Using the Hugging Face Client

This client uses the Hugging Face Inference API, which requires an API token.

Setup

You will need a Hugging Face account and an API token with write permissions.

Example Usage

The process is very similar. The main difference is the configuration.

import org.llm4s.imagegeneration._
import java.nio.file.Paths

// 1. Get your API token (it's best to use an environment variable)
val hfApiKey = sys.env.getOrElse("HF_API_TOKEN", "your_hf_api_token_here")

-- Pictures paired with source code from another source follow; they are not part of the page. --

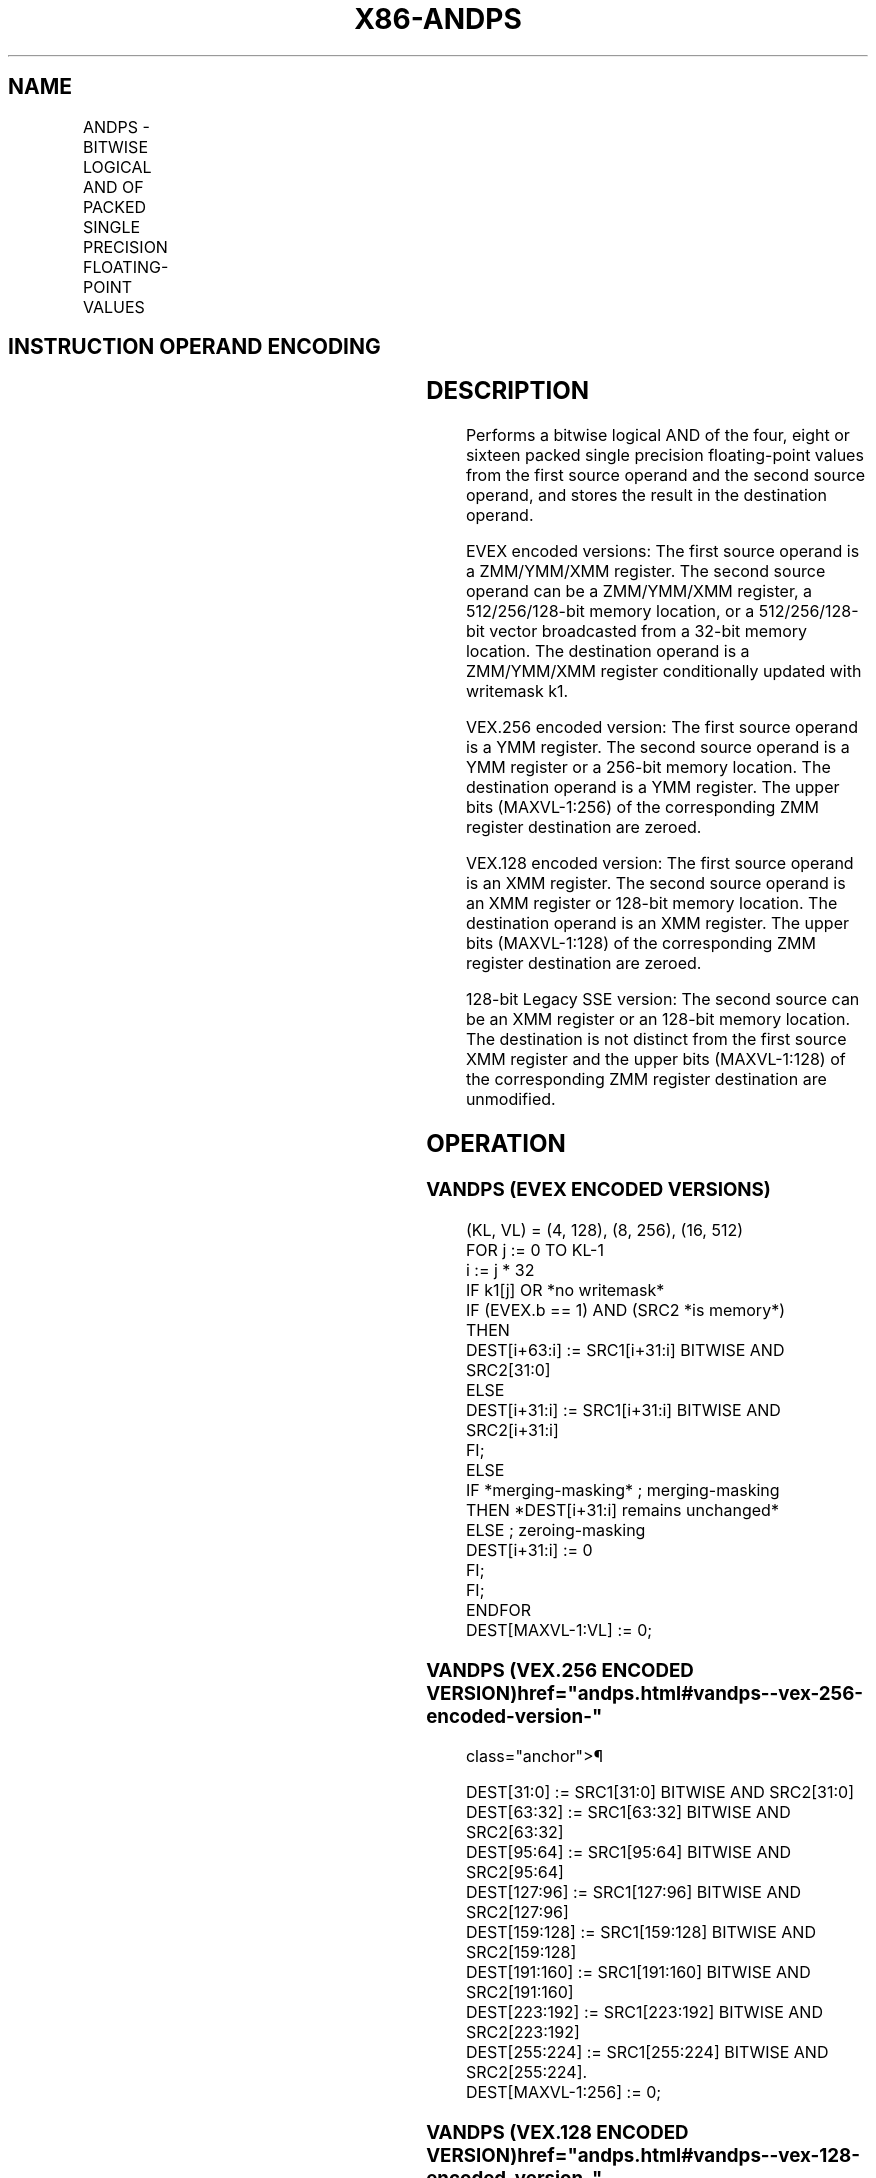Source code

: '\" t
.nh
.TH "X86-ANDPS" "7" "December 2023" "Intel" "Intel x86-64 ISA Manual"
.SH NAME
ANDPS - BITWISE LOGICAL AND OF PACKED SINGLE PRECISION FLOATING-POINT VALUES
.TS
allbox;
l l l l l 
l l l l l .
\fBOpcode/Instruction\fP	\fBOp / En\fP	\fB64/32 bit Mode Support\fP	\fBCPUID Feature Flag\fP	\fBDescription\fP
T{
NP 0F 54 /r ANDPS xmm1, xmm2/m128
T}	A	V/V	SSE	T{
Return the bitwise logical AND of packed single precision floating-point values in xmm1 and xmm2/mem.
T}
T{
VEX.128.0F 54 /r VANDPS xmm1,xmm2, xmm3/m128
T}	B	V/V	AVX	T{
Return the bitwise logical AND of packed single precision floating-point values in xmm2 and xmm3/mem.
T}
T{
VEX.256.0F 54 /r VANDPS ymm1, ymm2, ymm3/m256
T}	B	V/V	AVX	T{
Return the bitwise logical AND of packed single precision floating-point values in ymm2 and ymm3/mem.
T}
T{
EVEX.128.0F.W0 54 /r VANDPS xmm1 {k1}{z}, xmm2, xmm3/m128/m32bcst
T}	C	V/V	AVX512VL AVX512DQ	T{
Return the bitwise logical AND of packed single precision floating-point values in xmm2 and xmm3/m128/m32bcst subject to writemask k1.
T}
T{
EVEX.256.0F.W0 54 /r VANDPS ymm1 {k1}{z}, ymm2, ymm3/m256/m32bcst
T}	C	V/V	AVX512VL AVX512DQ	T{
Return the bitwise logical AND of packed single precision floating-point values in ymm2 and ymm3/m256/m32bcst subject to writemask k1.
T}
T{
EVEX.512.0F.W0 54 /r VANDPS zmm1 {k1}{z}, zmm2, zmm3/m512/m32bcst
T}	C	V/V	AVX512DQ	T{
Return the bitwise logical AND of packed single precision floating-point values in zmm2 and zmm3/m512/m32bcst subject to writemask k1.
T}
.TE

.SH INSTRUCTION OPERAND ENCODING
.TS
allbox;
l l l l l l 
l l l l l l .
\fBOp/En\fP	\fBTuple Type\fP	\fBOperand 1\fP	\fBOperand 2\fP	\fBOperand 3\fP	\fBOperand 4\fP
A	N/A	ModRM:reg (r, w)	ModRM:r/m (r)	N/A	N/A
B	N/A	ModRM:reg (w)	VEX.vvvv (r)	ModRM:r/m (r)	N/A
C	Full	ModRM:reg (w)	EVEX.vvvv (r)	ModRM:r/m (r)	N/A
.TE

.SH DESCRIPTION
Performs a bitwise logical AND of the four, eight or sixteen packed
single precision floating-point values from the first source operand and
the second source operand, and stores the result in the destination
operand.

.PP
EVEX encoded versions: The first source operand is a ZMM/YMM/XMM
register. The second source operand can be a ZMM/YMM/XMM register, a
512/256/128-bit memory location, or a 512/256/128-bit vector broadcasted
from a 32-bit memory location. The destination operand is a ZMM/YMM/XMM
register conditionally updated with writemask k1.

.PP
VEX.256 encoded version: The first source operand is a YMM register. The
second source operand is a YMM register or a 256-bit memory location.
The destination operand is a YMM register. The upper bits (MAXVL-1:256)
of the corresponding ZMM register destination are zeroed.

.PP
VEX.128 encoded version: The first source operand is an XMM register.
The second source operand is an XMM register or 128-bit memory location.
The destination operand is an XMM register. The upper bits (MAXVL-1:128)
of the corresponding ZMM register destination are zeroed.

.PP
128-bit Legacy SSE version: The second source can be an XMM register or
an 128-bit memory location. The destination is not distinct from the
first source XMM register and the upper bits (MAXVL-1:128) of the
corresponding ZMM register destination are unmodified.

.SH OPERATION
.SS VANDPS (EVEX ENCODED VERSIONS)
.EX
(KL, VL) = (4, 128), (8, 256), (16, 512)
FOR j := 0 TO KL-1
    i := j * 32
    IF k1[j] OR *no writemask*
            IF (EVEX.b == 1) AND (SRC2 *is memory*)
                THEN
                    DEST[i+63:i] := SRC1[i+31:i] BITWISE AND SRC2[31:0]
                ELSE
                    DEST[i+31:i] := SRC1[i+31:i] BITWISE AND SRC2[i+31:i]
            FI;
        ELSE
            IF *merging-masking* ; merging-masking
                THEN *DEST[i+31:i] remains unchanged*
                ELSE ; zeroing-masking
                    DEST[i+31:i] := 0
            FI;
    FI;
ENDFOR
DEST[MAXVL-1:VL] := 0;
.EE

.SS VANDPS (VEX.256 ENCODED VERSION)  href="andps.html#vandps--vex-256-encoded-version-"
class="anchor">¶

.EX
DEST[31:0] := SRC1[31:0] BITWISE AND SRC2[31:0]
DEST[63:32] := SRC1[63:32] BITWISE AND SRC2[63:32]
DEST[95:64] := SRC1[95:64] BITWISE AND SRC2[95:64]
DEST[127:96] := SRC1[127:96] BITWISE AND SRC2[127:96]
DEST[159:128] := SRC1[159:128] BITWISE AND SRC2[159:128]
DEST[191:160] := SRC1[191:160] BITWISE AND SRC2[191:160]
DEST[223:192] := SRC1[223:192] BITWISE AND SRC2[223:192]
DEST[255:224] := SRC1[255:224] BITWISE AND SRC2[255:224].
DEST[MAXVL-1:256] := 0;
.EE

.SS VANDPS (VEX.128 ENCODED VERSION)  href="andps.html#vandps--vex-128-encoded-version-"
class="anchor">¶

.EX
DEST[31:0] := SRC1[31:0] BITWISE AND SRC2[31:0]
DEST[63:32] := SRC1[63:32] BITWISE AND SRC2[63:32]
DEST[95:64] := SRC1[95:64] BITWISE AND SRC2[95:64]
DEST[127:96] := SRC1[127:96] BITWISE AND SRC2[127:96]
DEST[MAXVL-1:128] := 0;
.EE

.SS ANDPS (128-BIT LEGACY SSE VERSION)  href="andps.html#andps--128-bit-legacy-sse-version-"
class="anchor">¶

.EX
DEST[31:0] := DEST[31:0] BITWISE AND SRC[31:0]
DEST[63:32] := DEST[63:32] BITWISE AND SRC[63:32]
DEST[95:64] := DEST[95:64] BITWISE AND SRC[95:64]
DEST[127:96] := DEST[127:96] BITWISE AND SRC[127:96]
DEST[MAXVL-1:128] (Unmodified)
.EE

.SH INTEL C/C++ COMPILER INTRINSIC EQUIVALENT  href="andps.html#intel-c-c++-compiler-intrinsic-equivalent"
class="anchor">¶

.EX
VANDPS __m512 _mm512_and_ps (__m512 a, __m512 b);

VANDPS __m512 _mm512_mask_and_ps (__m512 s, __mmask16 k, __m512 a, __m512 b);

VANDPS __m512 _mm512_maskz_and_ps (__mmask16 k, __m512 a, __m512 b);

VANDPS __m256 _mm256_mask_and_ps (__m256 s, __mmask8 k, __m256 a, __m256 b);

VANDPS __m256 _mm256_maskz_and_ps (__mmask8 k, __m256 a, __m256 b);

VANDPS __m128 _mm_mask_and_ps (__m128 s, __mmask8 k, __m128 a, __m128 b);

VANDPS __m128 _mm_maskz_and_ps (__mmask8 k, __m128 a, __m128 b);

VANDPS __m256 _mm256_and_ps (__m256 a, __m256 b);

ANDPS __m128 _mm_and_ps (__m128 a, __m128 b);
.EE

.SH SIMD FLOATING-POINT EXCEPTIONS
None.

.SH OTHER EXCEPTIONS
VEX-encoded instruction, see Table
2-21, “Type 4 Class Exception Conditions.”

.PP
EVEX-encoded instruction, see Table
2-49, “Type E4 Class Exception Conditions.”

.SH COLOPHON
This UNOFFICIAL, mechanically-separated, non-verified reference is
provided for convenience, but it may be
incomplete or
broken in various obvious or non-obvious ways.
Refer to Intel® 64 and IA-32 Architectures Software Developer’s
Manual
\[la]https://software.intel.com/en\-us/download/intel\-64\-and\-ia\-32\-architectures\-sdm\-combined\-volumes\-1\-2a\-2b\-2c\-2d\-3a\-3b\-3c\-3d\-and\-4\[ra]
for anything serious.

.br
This page is generated by scripts; therefore may contain visual or semantical bugs. Please report them (or better, fix them) on https://github.com/MrQubo/x86-manpages.
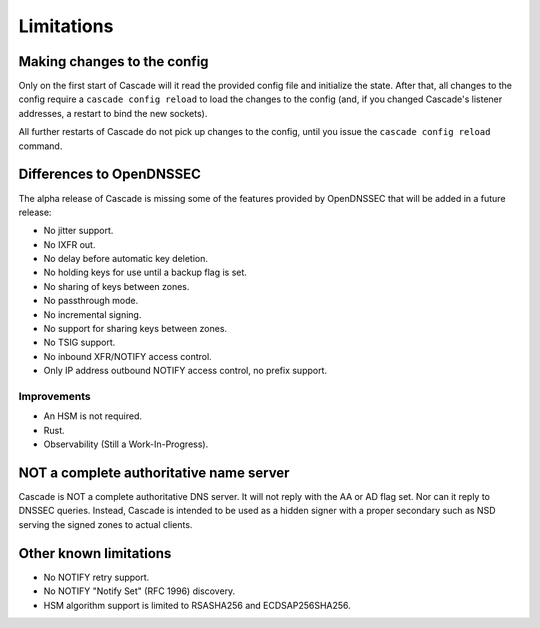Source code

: .. TODO better doc title?

Limitations
===========

Making changes to the config
----------------------------

Only on the first start of Cascade will it read the provided config file and
initialize the state. After that, all changes to the config require
a ``cascade config reload`` to load the changes to the config (and, if you
changed Cascade's listener addresses, a restart to bind the new sockets).

All further restarts of Cascade do not pick up changes to the config, until
you issue the ``cascade config reload`` command.

Differences to OpenDNSSEC
-------------------------

The alpha release of Cascade is missing some of the features provided by
OpenDNSSEC that will be added in a future release:

- No jitter support.
- No IXFR out.
- No delay before automatic key deletion.
- No holding keys for use until a backup flag is set.
- No sharing of keys between zones.
- No passthrough mode.
- No incremental signing.
- No support for sharing keys between zones.
- No TSIG support.
- No inbound XFR/NOTIFY access control.
- Only IP address outbound NOTIFY access control, no prefix support.

Improvements
++++++++++++

- An HSM is not required.
- Rust.
- Observability (Still a Work-In-Progress).

NOT a complete authoritative name server
----------------------------------------

Cascade is NOT a complete authoritative DNS server. It will not reply with the
AA or AD flag set. Nor can it reply to DNSSEC queries. Instead, Cascade is
intended to be used as a hidden signer with a proper secondary such as NSD
serving the signed zones to actual clients.

Other known limitations
-----------------------

- No NOTIFY retry support.
- No NOTIFY "Notify Set" (RFC 1996) discovery.
- HSM algorithm support is limited to RSASHA256 and ECDSAP256SHA256.
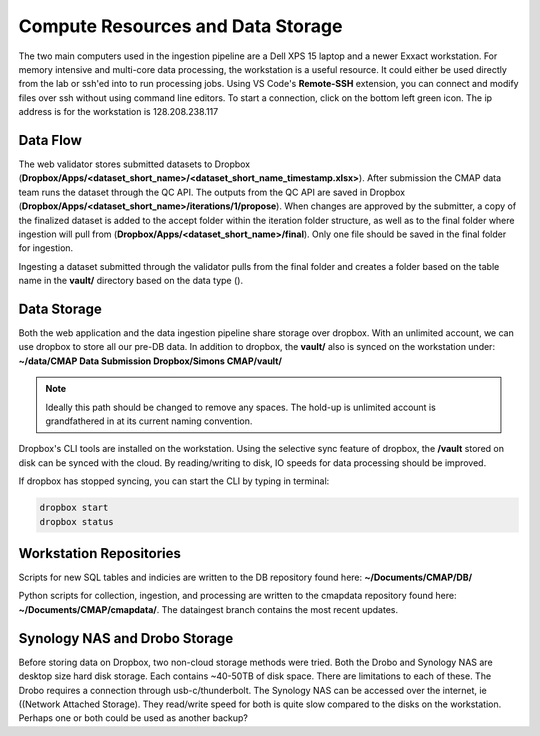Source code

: Compute Resources and Data Storage
==================================


The two main computers used in the ingestion pipeline are a Dell XPS 15 laptop and a newer Exxact workstation. 
For memory intensive and multi-core data processing, the workstation is a useful resource. 
It could either be used directly from the lab or ssh'ed into to run processing jobs. 
Using VS Code's **Remote-SSH** extension, you can connect and modify files over ssh without using command line editors. 
To start a connection, click on the bottom left green icon.
The ip address is for the workstation is 128.208.238.117

.. figure:: ../_static/ssh_connect.png
   :scale: 80 %
   :alt: VS code ssh 


Data Flow 
---------

The web validator stores submitted datasets to Dropbox (**Dropbox/Apps/<dataset_short_name>/<dataset_short_name_timestamp.xlsx>**). After submission the CMAP data team runs the dataset through the QC API. The outputs from the QC API are saved in Dropbox (**Dropbox/Apps/<dataset_short_name>/iterations/1/propose**). When changes are approved by the submitter, a copy of the finalized dataset is added to the accept folder within the iteration folder structure, as well as to the final folder where ingestion will pull from (**Dropbox/Apps/<dataset_short_name>/final**). Only one file should be saved in the final folder for ingestion.

Ingesting a dataset submitted through the validator pulls from the final folder and creates a folder based on the table name in the **vault/** directory based on the data type ().


Data Storage
------------

Both the web application and the data ingestion pipeline share storage over dropbox. With an unlimited account, 
we can use dropbox to store all our pre-DB data. In addition to dropbox, the **vault/** also is synced on the workstation under:
**~/data/CMAP Data Submission Dropbox/Simons CMAP/vault/**

.. note::
    Ideally this path should be changed to remove any spaces. The hold-up is unlimited account is grandfathered in at its current naming convention. 

Dropbox's CLI tools are installed on the workstation. Using the selective sync feature of dropbox, the **/vault** stored on disk can be synced with the cloud.
By reading/writing to disk, IO speeds for data processing should be improved.

If dropbox has stopped syncing, you can start the CLI by typing in terminal:

.. code-block:: console

   dropbox start
   dropbox status 


Workstation Repositories
------------
Scripts for new SQL tables and indicies are written to the DB repository found here: **~/Documents/CMAP/DB/**

Python scripts for collection, ingestion, and processing are written to the cmapdata repository found here: **~/Documents/CMAP/cmapdata/**. The dataingest branch contains the most recent updates. 



Synology NAS and Drobo Storage
------------------------------


Before storing data on Dropbox, two non-cloud storage methods were tried. Both the Drobo and Synology NAS are desktop size hard disk storage. Each contains ~40-50TB of disk space. 
There are limitations to each of these. The Drobo requires a connection through usb-c/thunderbolt. The Synology NAS can be accessed over the internet, ie ((Network Attached Storage).
They read/write speed for both is quite slow compared to the disks on the workstation. Perhaps one or both could be used as another backup?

if (hfApiKey == "your_hf_api_token_here") {
  println("Please set the HF_API_TOKEN environment variable.")
} else {
  // 2. Create a Hugging Face client
  val hfClient = ImageGeneration.huggingFaceClient(
    apiKey = hfApiKey,
    model = "runwayml/stable-diffusion-v1-5" // You can choose other models
  )

  // 3. Define a prompt
  val prompt = "A cute robot reading a book, sci-fi concept art"
  
  // 4. Generate the image
  println("Generating image with Hugging Face...")
  hfClient.generateImage(prompt) match {
    case Right(image) =>
      println("Image generated successfully!")
      val path = Paths.get("hugging_face_robot.png")
      image.saveToFile(path)
      println(s"Image saved to ${path.toAbsolutePath}")

    case Left(error) =>
      println(s"Error generating image: ${error.message}")
  }
}

Customizing Generation

The ImageGenerationOptions class allows you to fine-tune the generation process:

size: The dimensions of the output image (e.g., ImageSize.Square512).
format: The image format (ImageFormat.PNG or ImageFormat.JPEG).
seed: A specific seed for reproducible results (Option[Long]).
guidanceScale: How strictly the model should follow the prompt (Double).
inferenceSteps: The number of steps in the diffusion process (Int).
negativePrompt: A prompt describing what you don’t want to see (Option[String]).